Donner aux gens l’envie de sortir, de danser, de s’aimer, de s’embrasser… C’est l’ambition de Durand Jones & The Indications avec Private Space, sorti le 31 juillet, sur le label Dead Oceans.
Décidément, la soul se porte bien. Très bien même. «Depuis les années 70, elle n’a jamais suscité un tel appétit !», soutenait ainsi, il y a quelques jours, Durand Jones au magazine New Musical Express. Avec ses Indications, il a clairement contribué à cette résurrection. D’abord à travers un premier disque éponyme en 2016, suivi trois ans plus tard d’American Love Call, salué comme il se doit au cœur d’une scène talentueuse en pleine ébullition – Kelly Finnigan (leader des Monophonics), Lee Fields & The Expressions, Brittany Howard (chanteuse d’Alabama Shakes), Michael Kiwanuka ou encore Black Pumas.
Cette année-là, dans des albums de haute tenue, chacun avait célébré le genre à sa manière, sans retenue.
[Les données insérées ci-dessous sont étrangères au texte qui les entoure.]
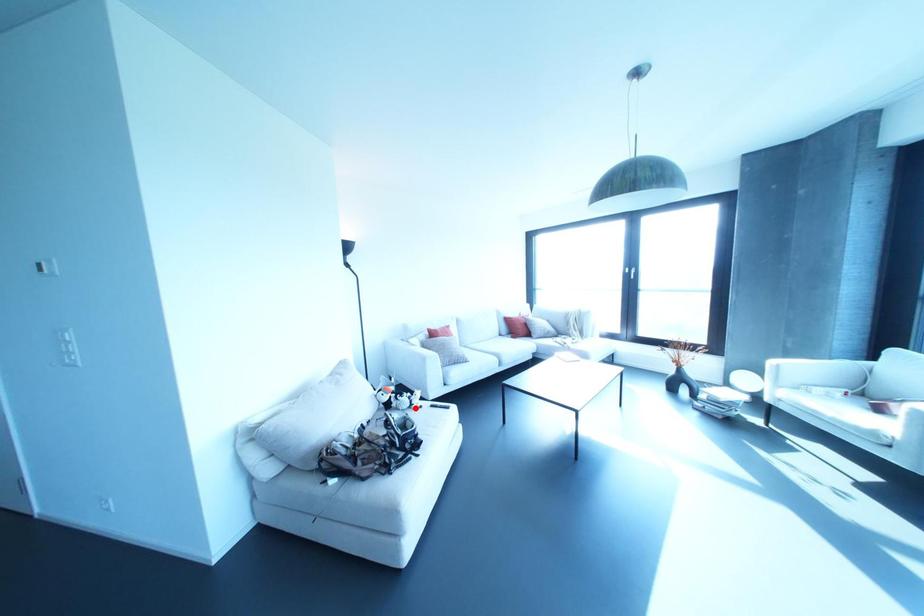
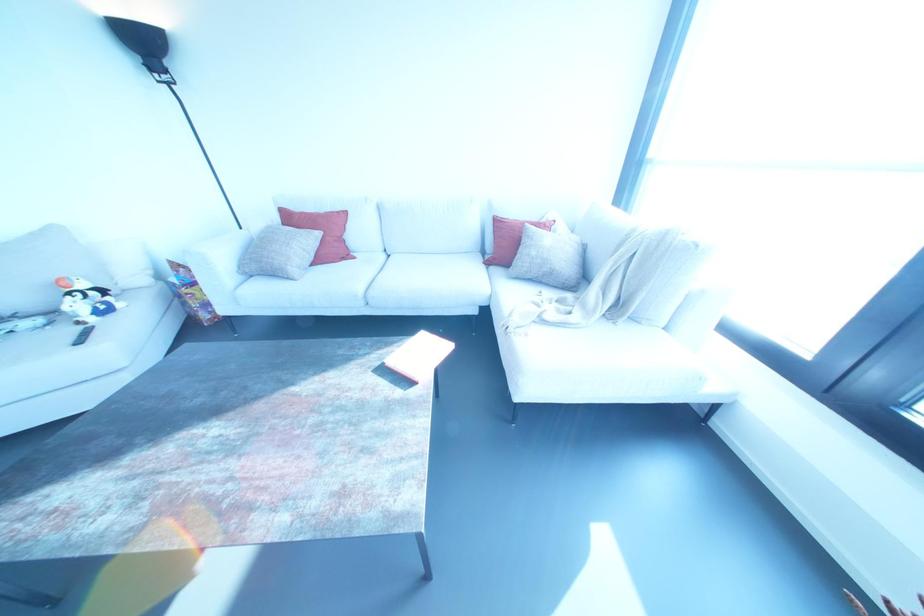
Question: I am providing you with two images of the same scene from different viewpoints. A red point is shown in image1. For the corresponding object point in image2, is it positioned nearer or farther from the camera?

Choices:
 (A) Nearer
 (B) Farther

Answer: (B)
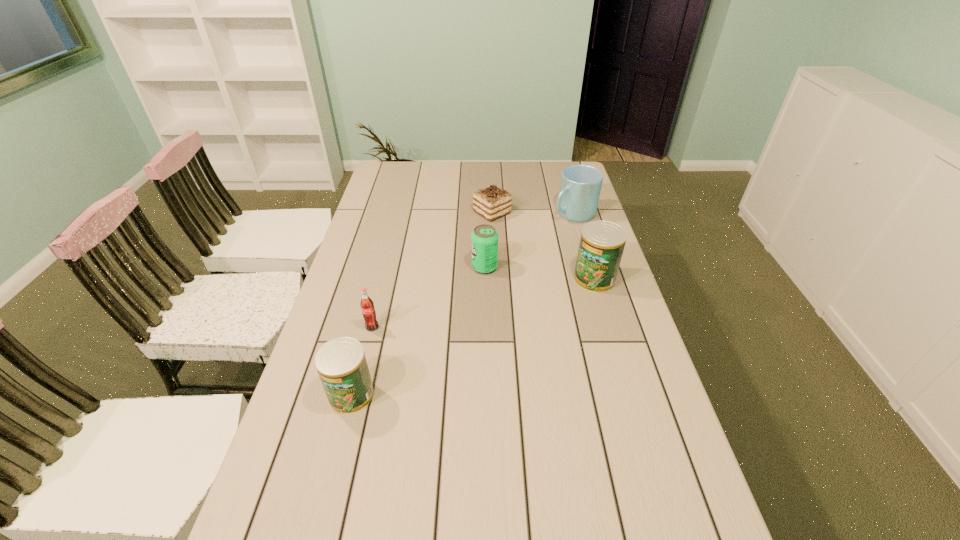
Find the location of `the nearest object`. the nearest object is located at coordinates (341, 364).

Identify the location of the shorter can. This screenshot has height=540, width=960. (341, 364).

This screenshot has width=960, height=540. Find the location of `the right can`. the right can is located at coordinates point(602,243).

You are a GUI agent. You are given a task and a screenshot of the screen. Output one action in this format:
    pyautogui.click(x=<x>, y=<y>)
    Task: Click on the taller can
    The width and height of the screenshot is (960, 540).
    Given the screenshot: What is the action you would take?
    pyautogui.click(x=602, y=243)

In order to click on the shortest object in this screenshot , I will do `click(492, 202)`.

Locate an element on the screen. This screenshot has width=960, height=540. mug is located at coordinates (580, 187).

Find the location of `the right soda bottle`. the right soda bottle is located at coordinates (484, 240).

Locate an element on the screen. This screenshot has width=960, height=540. the fifth farthest object is located at coordinates (367, 306).

I want to click on the nearer soda bottle, so click(367, 306).

Find the location of a particular element. vacant space located on the right of the nearer can is located at coordinates (503, 394).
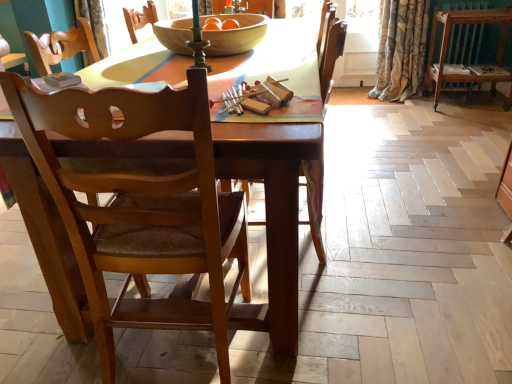
Question: Which direction should I rotate to look at wooden chair at center, which appears as the 2th chair when viewed from the right, — up or down?

Choices:
 (A) down
 (B) up

Answer: (A)

Question: From a real-world perspective, is wooden chair at center, which appears as the 2th chair when viewed from the right, physically above floral velvet curtain at upper right?

Choices:
 (A) yes
 (B) no

Answer: (A)

Question: Considering the relative sizes of wooden chair at center, the first chair in the left-to-right sequence, and floral velvet curtain at upper right in the image provided, is wooden chair at center, the first chair in the left-to-right sequence, taller than floral velvet curtain at upper right?

Choices:
 (A) yes
 (B) no

Answer: (A)

Question: Is wooden chair at center, the first chair in the left-to-right sequence, smaller than floral velvet curtain at upper right?

Choices:
 (A) no
 (B) yes

Answer: (B)

Question: Is wooden chair at center, the first chair in the left-to-right sequence, outside floral velvet curtain at upper right?

Choices:
 (A) no
 (B) yes

Answer: (B)

Question: Does wooden chair at center, the first chair in the left-to-right sequence, have a greater width compared to floral velvet curtain at upper right?

Choices:
 (A) no
 (B) yes

Answer: (A)

Question: From the image's perspective, is wooden chair at center, the first chair in the left-to-right sequence, on floral velvet curtain at upper right?

Choices:
 (A) no
 (B) yes

Answer: (A)

Question: Is wooden chair at center, which appears as the 2th chair when viewed from the right, thinner than wooden chair at center, which is counted as the 2th chair, starting from the left?

Choices:
 (A) no
 (B) yes

Answer: (A)

Question: Is wooden chair at center, the first chair in the left-to-right sequence, behind wooden chair at center, which is counted as the 2th chair, starting from the left?

Choices:
 (A) yes
 (B) no

Answer: (B)

Question: Considering the relative positions of wooden chair at center, the first chair in the left-to-right sequence, and wooden chair at center, the first chair from the right, in the image provided, is wooden chair at center, the first chair in the left-to-right sequence, to the right of wooden chair at center, the first chair from the right, from the viewer's perspective?

Choices:
 (A) no
 (B) yes

Answer: (A)

Question: Does wooden chair at center, which appears as the 2th chair when viewed from the right, have a greater height compared to wooden chair at center, which is counted as the 2th chair, starting from the left?

Choices:
 (A) yes
 (B) no

Answer: (A)

Question: From a real-world perspective, does wooden chair at center, the first chair in the left-to-right sequence, stand above wooden chair at center, which is counted as the 2th chair, starting from the left?

Choices:
 (A) no
 (B) yes

Answer: (B)

Question: Is wooden chair at center, which appears as the 2th chair when viewed from the right, bigger than wooden chair at center, which is counted as the 2th chair, starting from the left?

Choices:
 (A) yes
 (B) no

Answer: (A)

Question: Is wooden bowl at center shorter than brown wooden radiator at upper right?

Choices:
 (A) no
 (B) yes

Answer: (B)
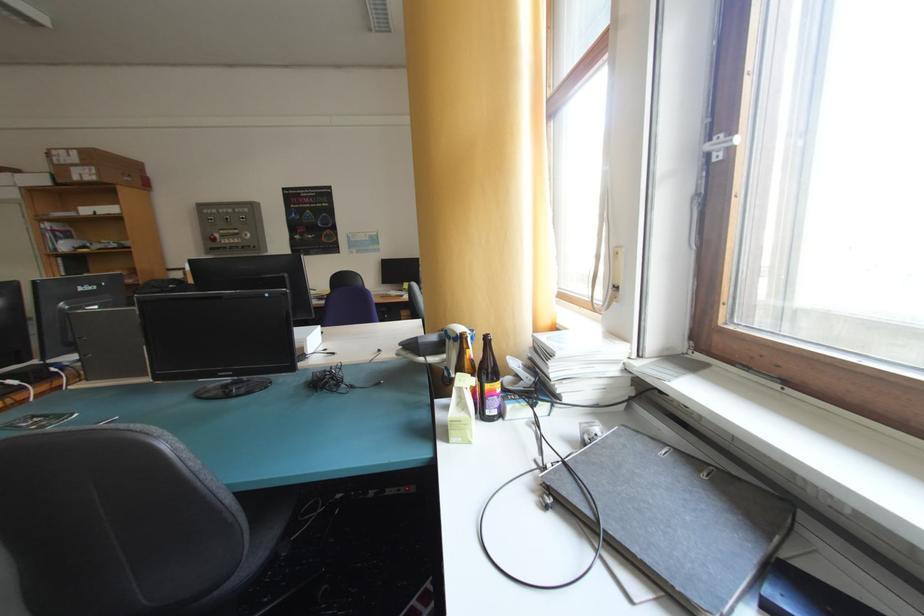
Locate an element on the screen. white window handle is located at coordinates (720, 145).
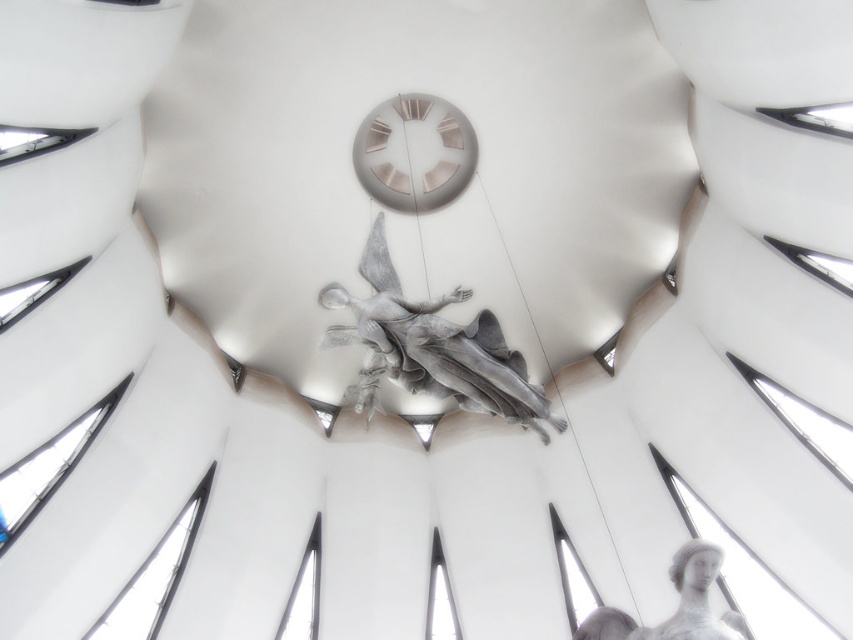
Is sculpted silver angel at center above metallic silver clock at center?

No.

Is sculpted silver angel at center in front of metallic silver clock at center?

Yes, it is in front of metallic silver clock at center.

Describe the element at coordinates (431, 348) in the screenshot. I see `sculpted silver angel at center` at that location.

This screenshot has width=853, height=640. What are the coordinates of `sculpted silver angel at center` in the screenshot? It's located at (431, 348).

Does metallic silver clock at center appear on the right side of gray stone statue at lower right?

No, metallic silver clock at center is not to the right of gray stone statue at lower right.

What are the coordinates of `metallic silver clock at center` in the screenshot? It's located at (x=415, y=152).

Which is in front, point (430, 202) or point (704, 573)?

Point (704, 573) is in front.

At what (x,y) coordinates should I click in order to perform the action: click on metallic silver clock at center. Please return your answer as a coordinate pair (x, y). The width and height of the screenshot is (853, 640). Looking at the image, I should click on (415, 152).

Is sculpted silver angel at center positioned at the back of gray stone statue at lower right?

That is True.

Which is in front, point (373, 252) or point (630, 634)?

Car parmi eux, certains n’ont d’yeux que pour le rétro, la nostalgie et le respect du «vintage». D’autres préfèrent donner une allure plus moderne à cet héritage peut-être trop pesant, évitant par-là même de tomber dans la grossière parodie. Tous, en tout cas, s’entendent sur un point : il y a tant à faire – et bien faire – avec ce son qui perce l’âme et met les émotions à vif. Surtout qu’en ce moment, une dose d’évasion positive ou cathartique est la bienvenue. Private Space, né en pleine pandémie, convoque donc à un lâcher-prise.
Donner aux gens l’envie de sortir, de danser, de s’aimer, de s’embrasser… Tel est l’objectif de Durand Jones avec cette troisième production qui, dès la pochette, ne trahit pas les louables intentions : le collectif pose en effet sur un fond rouge suave, entouré du flash des stroboscopes. Sur le clip du flamboyant Witchoo, titre sorti avant les autres, le groupe fait même tinter les verres dans une ambiance «seventies», avec l’imparable boule à facettes qui tourne, encore et encore. Attention, il n’abandonne en rien la formule «soul», qu’il maîtrise sur le bout des doigts, mais lui donne ici plus de panache, de peur qu’un jour elle ne s’essouffle.
Au funk fougueux, à la R’n’B veloutée et aux grooves militants – toujours influencés par la Motown, Stax Records et Marvin Gaye (période What’s Going On) –, le quintette de l’Indiana ajoute une carte dans sa manche : un disco pur jus, qui dénoue les jambes et allège la tête. Et toute la panoplie de circonstance est déployée : chœurs haut perchés, violons sucrés et basse langoureuse, parfois garnis de synthétiseurs bouillonnants. Bien sûr, Durand Jones sait aussi calmer les ardeurs dansantes pour d’autres qui se pratiquent à l’horizontale. Ses slows moites et sa pop sexy, en tout cas, invitent aux caresses et aux bisous dans le cou.
Si la palette se veut changeante, la formation préserve les fondamentaux : un jeu tout en maîtrise, une instrumentation somptueuse (jusqu’à 19 musiciens apparaissent sur certaines chansons !) et des harmonies vocales envoûtantes. Dans ce domaine, le crooner peut s’appuyer sur son batteur à la voix de falsetto, Aaron Frazer, pour lui donner la pareille – ce dernier a sorti son premier album solo début janvier (Introducing…). Autant d’estimables attributs qui n’oublient pas l’essentiel : ce n’est pas tant le son qui compte, mais bien l’honnêteté, la conviction, que l’on y met dedans. À ce jeu, Durand Jones & The Indications ne font pas d’infidélité. Eux n’attendent pas la fin de la pandémie pour délivrer, à tous, un amour sincère, une bonne vibration et de l’espoir. Il y en a tant à donner.